Selected text
++++++

Peter McCormack (11:24)

Right. So do you ever go far back and study the birth of the universe, the explosions that made it happen, and why these atoms exist? Do you ever go that deep?

Stepan Snigarev (11:36)

No, not really.

Peter McCormack (11:37)

Because these are the basic rules of physics, right?

Stepan Snigarev (11:40)

Yeah. So what happened during the Big Bang? No one really knows, but it created.

Peter McCormack (11:44)

These basic rules of physics.

Stepan Snigarev (11:46)

I mean, our basic rules of physics should be able to explain the Big Bang. Yeah. So we can't explain everything. In particular, we can't explain why the Big Bang happened and why all this whole thing started because it's just too far in the past. And we have. Well, we don't have enough data to reconstruct what happened there.

Peter McCormack (12:07)

But at the start of the universe, we have the Big Bang. Everything that's created at that point. Are they all atoms?

Stepan Snigarev (12:13)

Yeah, everything was more or less. Not even atoms, more like plasma. So when we don't have just protons and neutrons and the electrons around it, but they are all messed up. So we have a bunch of these elementary particles flying around in a very hot plasma and starting expanding. And then they started shaping the atoms. Then we have reactions that created other elements of the Mendeleev table, the chemical table, and so on.

Peter McCormack (12:43)

So the atoms, are all the atoms different? Depending on which element it is, they.

Stepan Snigarev (12:47)

Are different in the number of protons, neutrons, and electrons. Yeah. So if you have the same number of protons, it is the same element, but different isotopes. So basically atoms with different mass but with the same, say, label. And if they have different number of electrons, then it's basically atoms or ions, depending on the total charge of this system.

Peter McCormack (13:09)

So say I had some helium, say I had some hydrogen. What is the difference between the atoms of the two?

Stepan Snigarev (13:14)

Hydrogen has just one proton. Helium has two protons. Number of neutrons can be different. In hydrogen, it's none really. In helium, there can be one or two. If you go above that, the whole atom becomes unstable and it can just to radioactively break down into hydrogen atoms or just particles.

Peter McCormack (13:36)

Right. Is this where we talk about the elements near the end of the periodic table having like a short half life?

Stepan Snigarev (13:41)

++++++

Entries provided
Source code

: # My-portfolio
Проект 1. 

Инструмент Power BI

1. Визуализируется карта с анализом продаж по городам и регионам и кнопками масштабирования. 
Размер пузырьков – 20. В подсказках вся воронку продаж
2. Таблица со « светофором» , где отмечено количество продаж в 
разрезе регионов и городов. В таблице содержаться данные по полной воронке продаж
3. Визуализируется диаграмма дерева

++++++

Tasks for this exercise
**1.** In the transcript, how many protons does a helium atom have?
**2.** Repeat the part of the transcript from "Stepan Snigarev (11:40)" to "rules of physics.".
The data is not needed here.

Responses by task
**1.** Two.

**2.**
Stepan Snigarev (11:40)

Yeah. So what happened during the Big Bang? No one really knows, but it created.

Peter McCormack (11:44)

These basic rules of physics.